The complaint, filed July 16, includes statements from several attorneys who said they had been unable to locate their clients after they were taken into custody by Immigration and Customs Enforcement. In one case, they said, ICE’s detainee locator still did not show that their clients were being held at Alligator Alcatraz.

Trying to arrange contact was also near-impossible, the attorneys said.

In several cases, messages sent to an email address given to them at the facility went undelivered, and inquiries on how to contact clients went unanswered.

One lawyer received confirmation for a one-hour virtual visit at an unspecified time, only for it to be canceled, the complaint said.

“Attorneys have thus had to go through extreme measures to try and find any information to make contact with clients,” the complaint reads.

In several cases, lawyers drove to the facility, located deep in the Florida Everglades, to attempt an in-person visit, only to be turned away.

The complaint also contends that detainees’ communication to the outside world is restricted to paid, five-minute phone calls that are monitored and recorded, which makes confidential attorney-client communication impossible, the attorneys said.

Nicholas Meros, a lawyer representing Gov.

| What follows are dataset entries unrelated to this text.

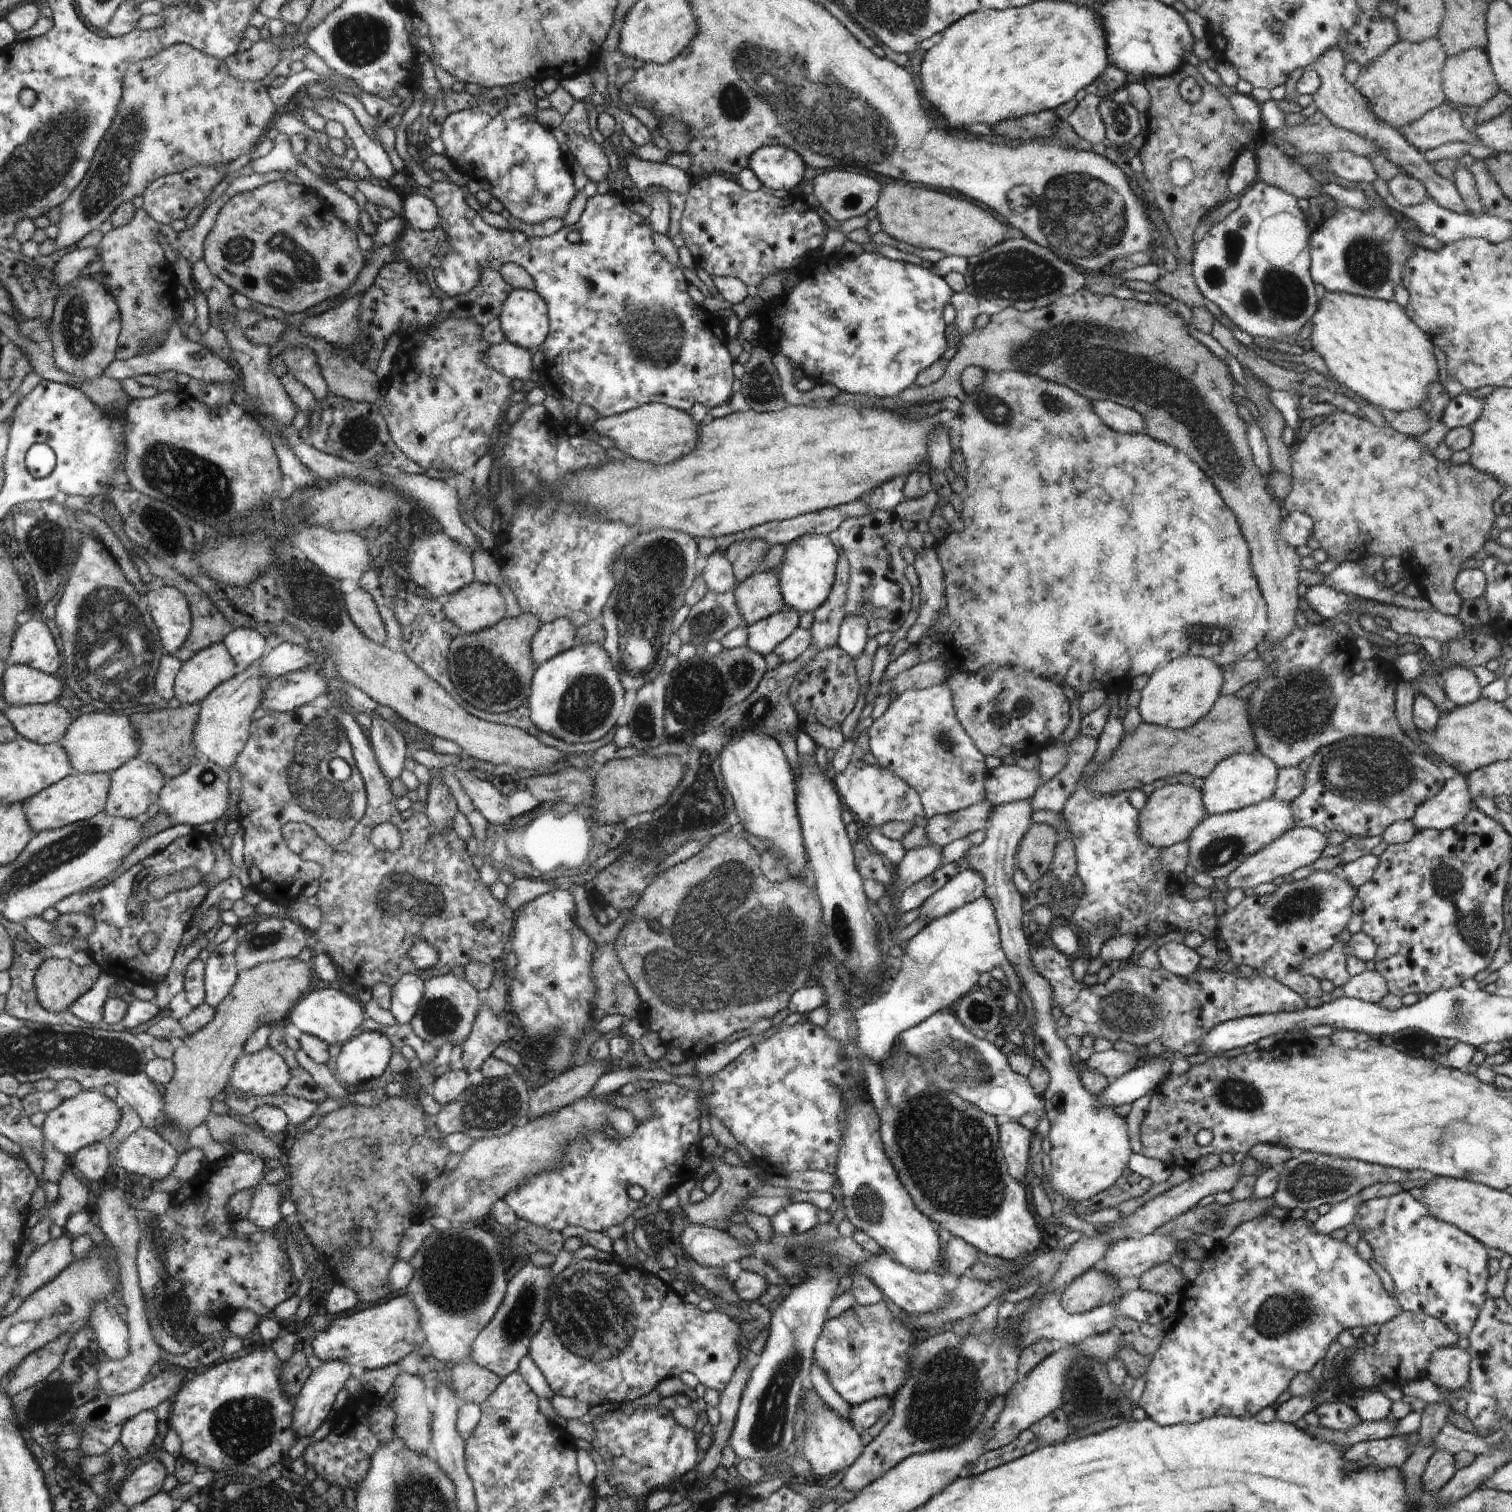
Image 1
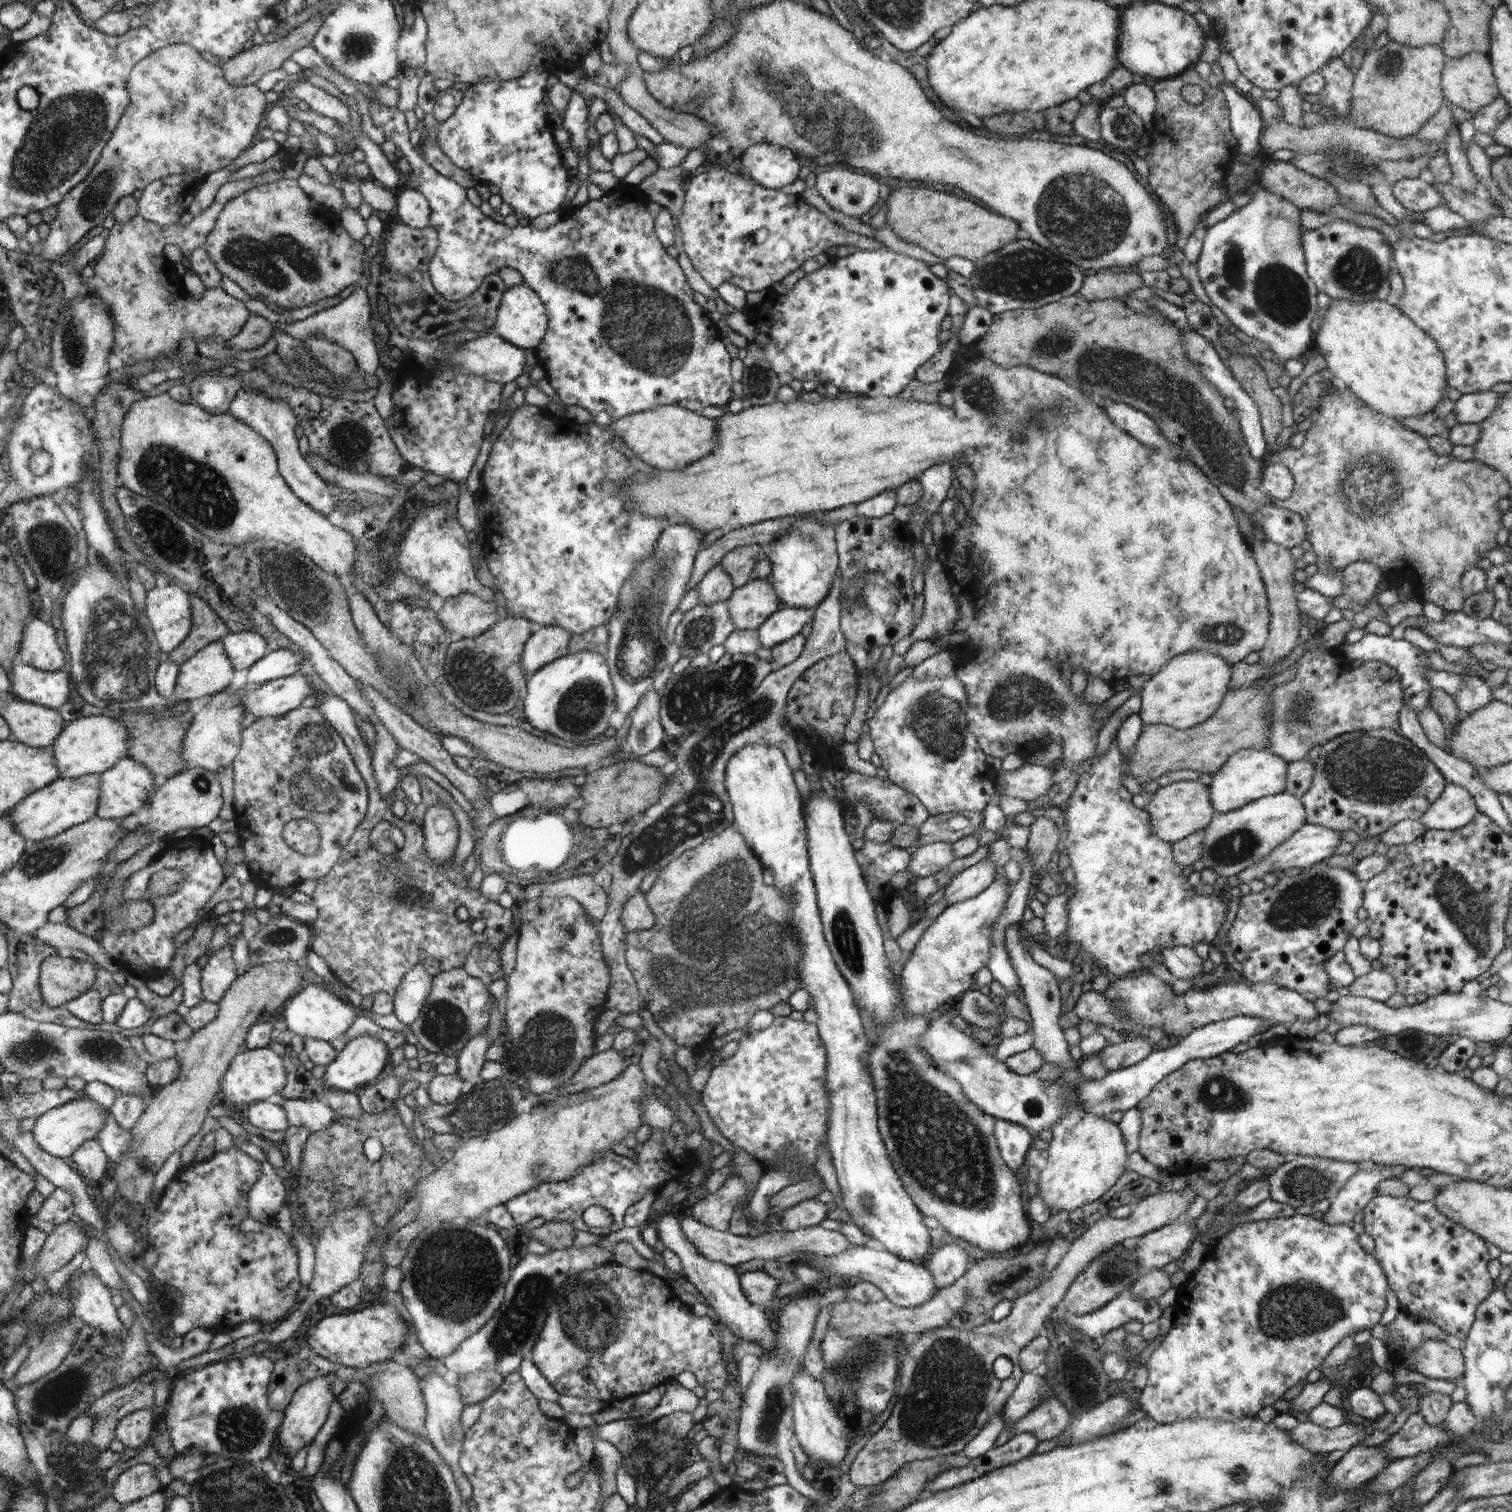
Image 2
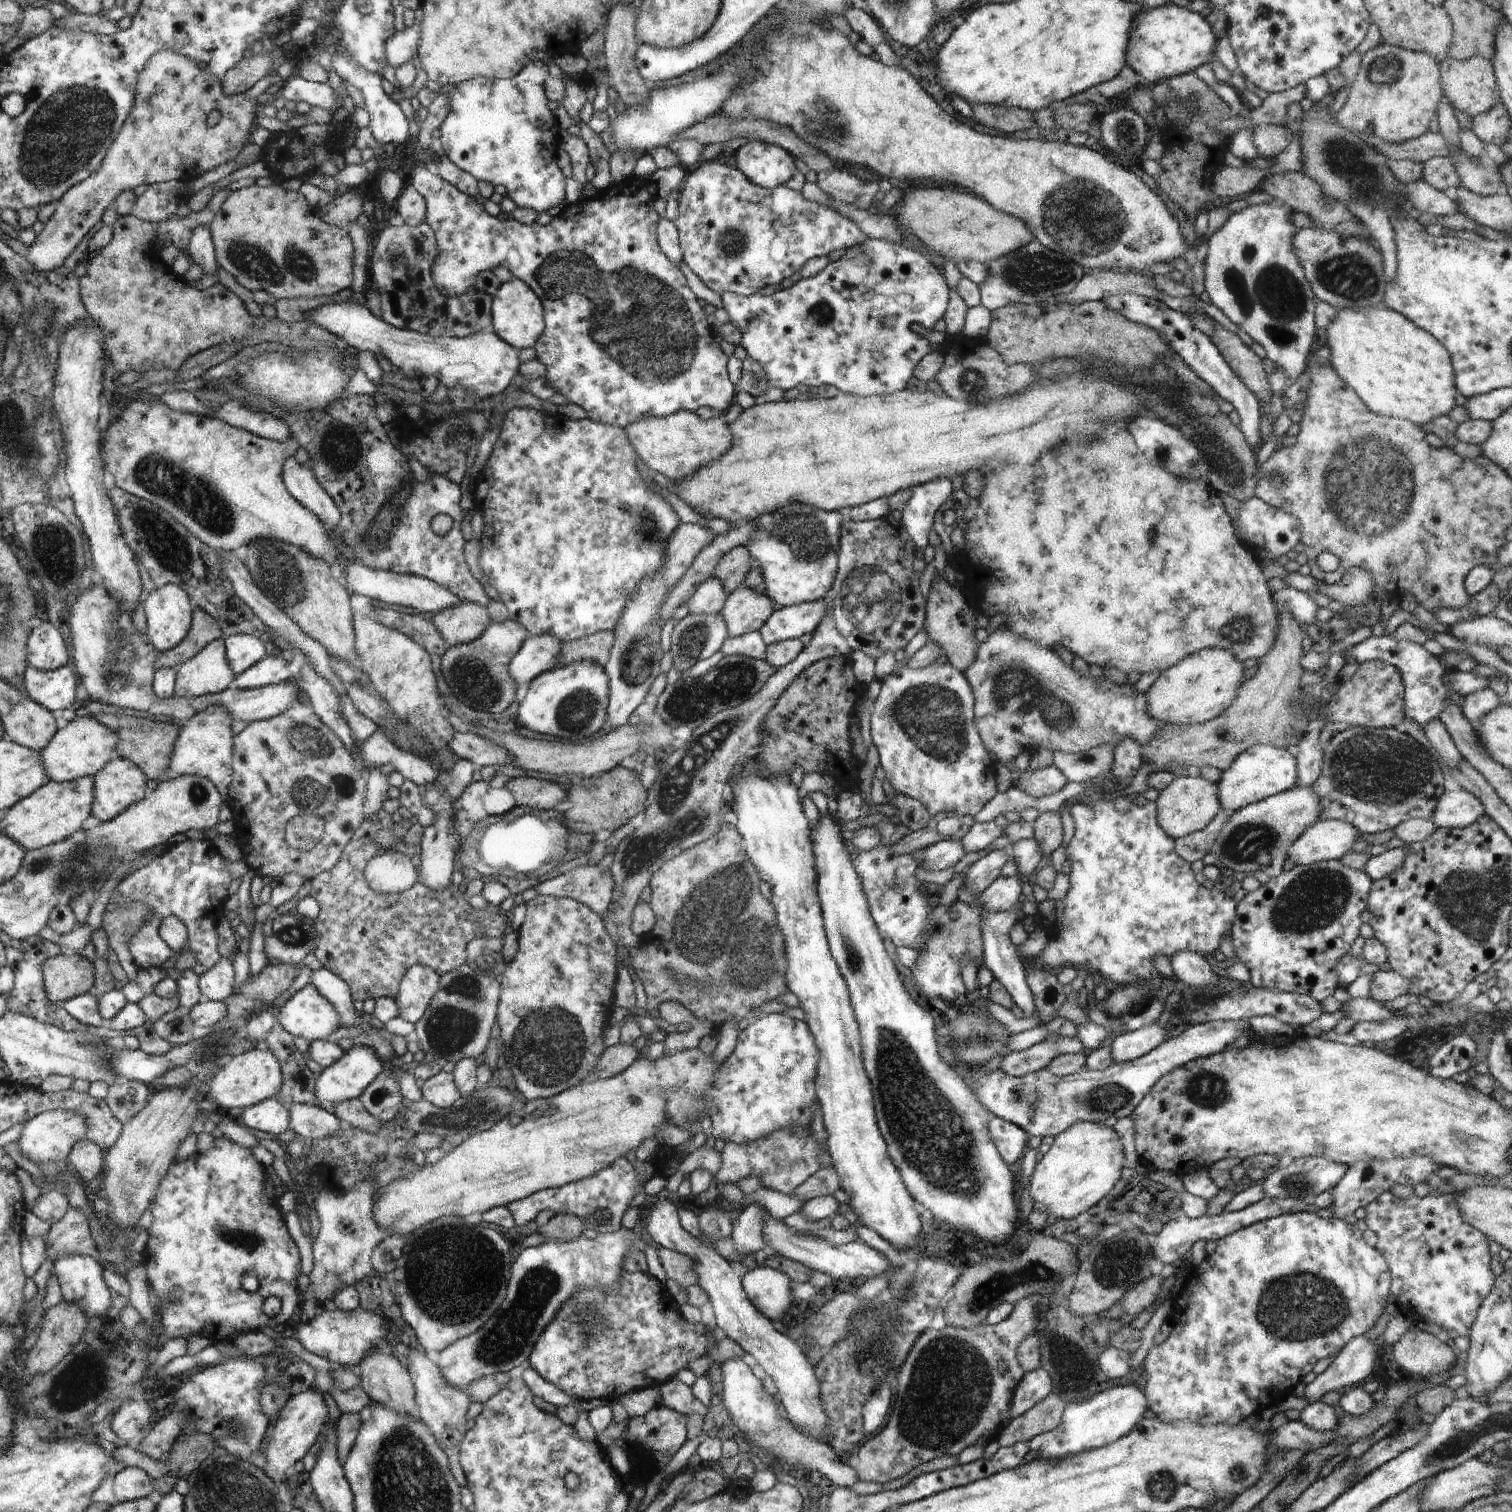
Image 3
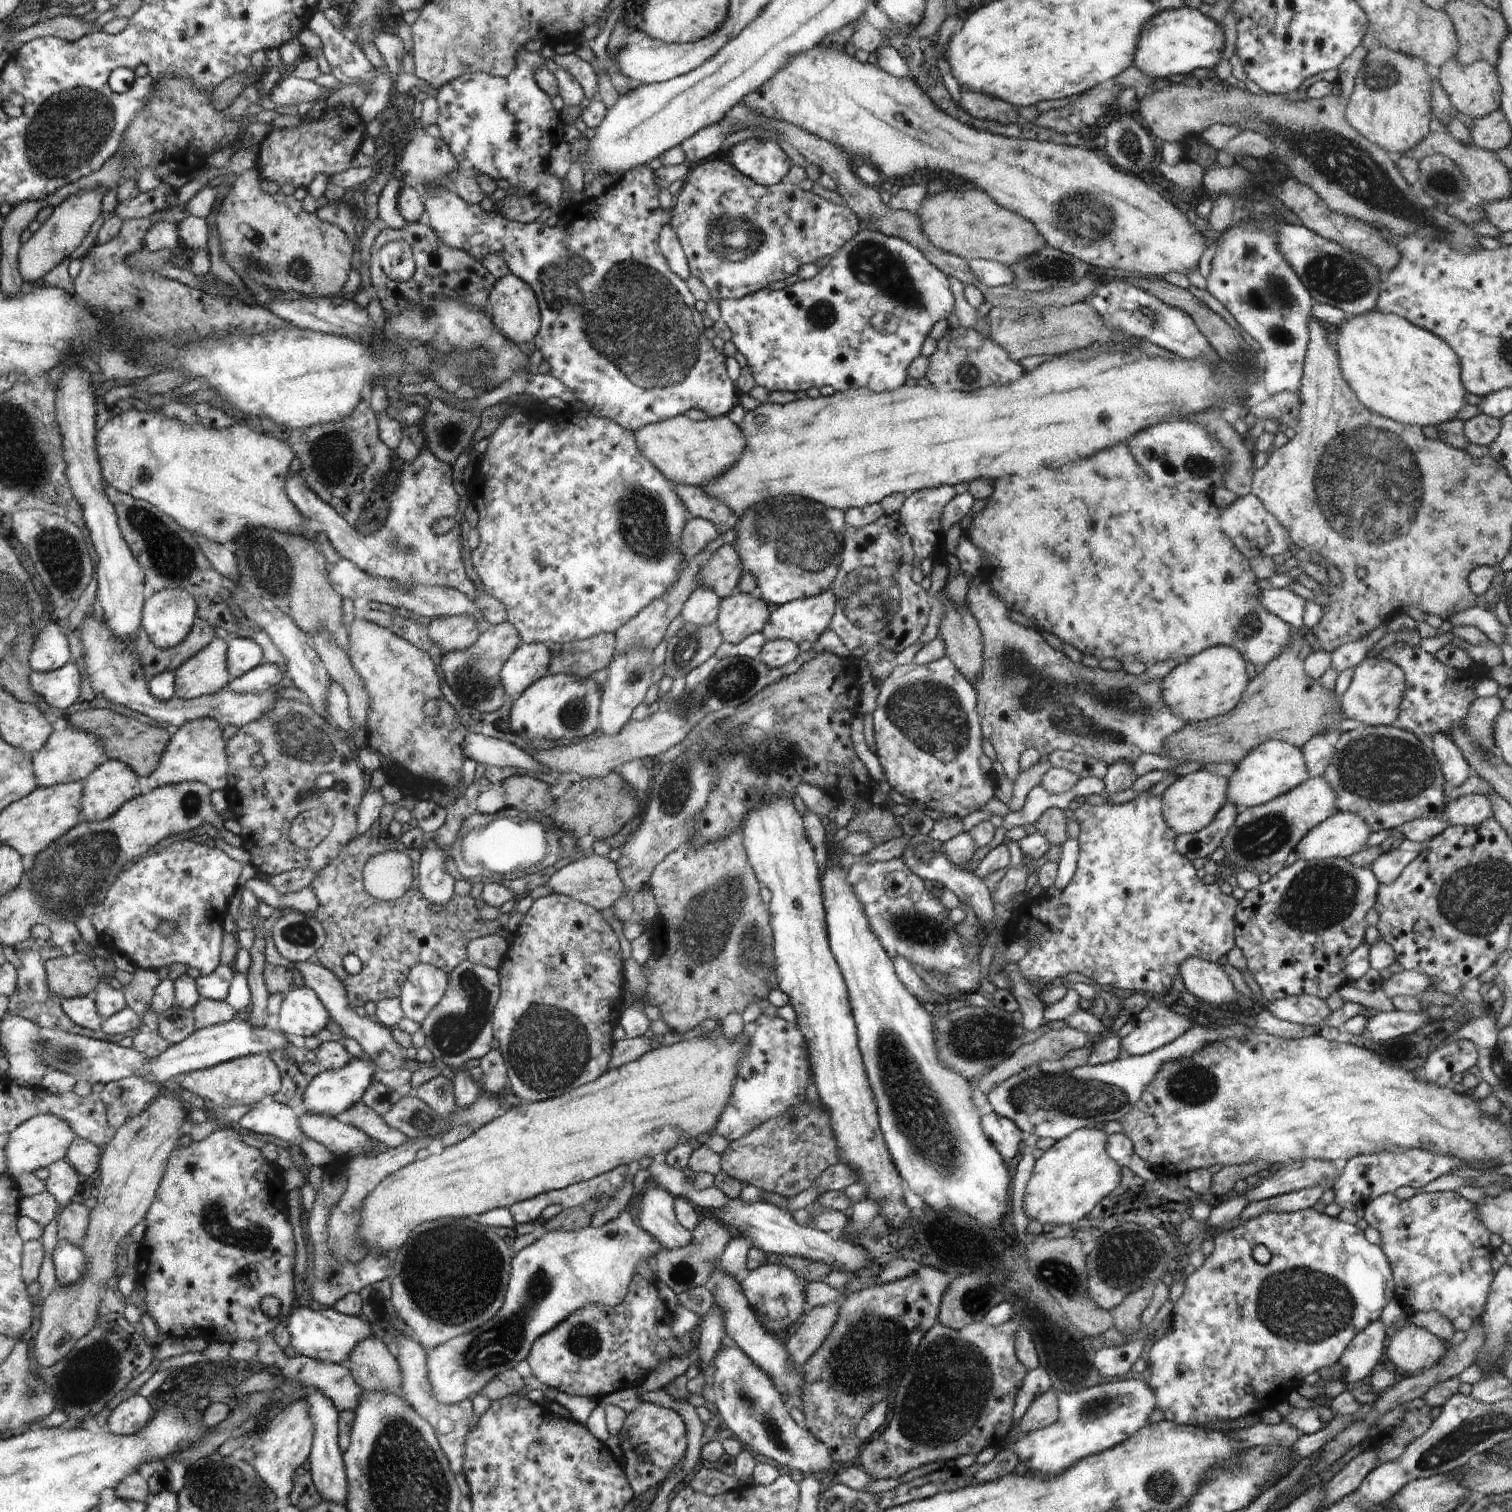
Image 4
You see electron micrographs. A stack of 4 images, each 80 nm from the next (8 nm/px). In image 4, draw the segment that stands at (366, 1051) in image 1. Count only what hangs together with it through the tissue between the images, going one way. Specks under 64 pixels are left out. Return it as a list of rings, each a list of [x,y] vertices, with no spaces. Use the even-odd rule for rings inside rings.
[[[364,1053],[360,1057],[351,1057],[346,1066],[341,1069],[325,1070],[319,1072],[306,1087],[303,1094],[303,1103],[305,1104],[304,1113],[327,1114],[335,1117],[347,1110],[349,1106],[361,1100],[366,1089],[373,1083],[375,1074],[375,1065],[368,1060]]]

Ron DeSantis (R), said in federal court Monday that the facility has since allowed attorneys to make in-person visits and set up video conference rooms where detainees can make calls.

There were a “number of facts,” he said, that had changed since the complaint was first filed.

The class-action complaint is the second lawsuit filed against Alligator Alcatraz after a coalition of environmental groups sued in June to block its construction. 

Judge Rodolfo Ruiz did not make an immediate ruling in court on Monday, and set a briefing schedule ending in an in-person hearing on August 18. The Associated Press reported that the judge warned that “attempts to transform the court into the warden of ‘Alligator Alcatraz’ is not going to happen here.”

The civil rights attorneys also said in their complaint that they had been unable to determine where to file motions to request a bond hearing for their clients. While the Department of Justice maintains a list of the detention centers supervised by individual immigration courts, Alligator Alcatraz does not appear on the list.

“The government has further made it virtually impossible for detainees, or their counsel, to file documents required to contest their detention with the immigration court,” they wrote. “As a result, detainees held at Alligator Alcatraz effectively have no way to contest their detention.”

The hastily constructed facility has been a flashpoint in the Trump administration’s aggressive deportation campaign, and Democratic lawmakers have raised concerns about conditions for detainees.

The first deportation flights from the Florida facility began leaving last week, DeSantis said Friday. It was unclear where they were transporting detainees.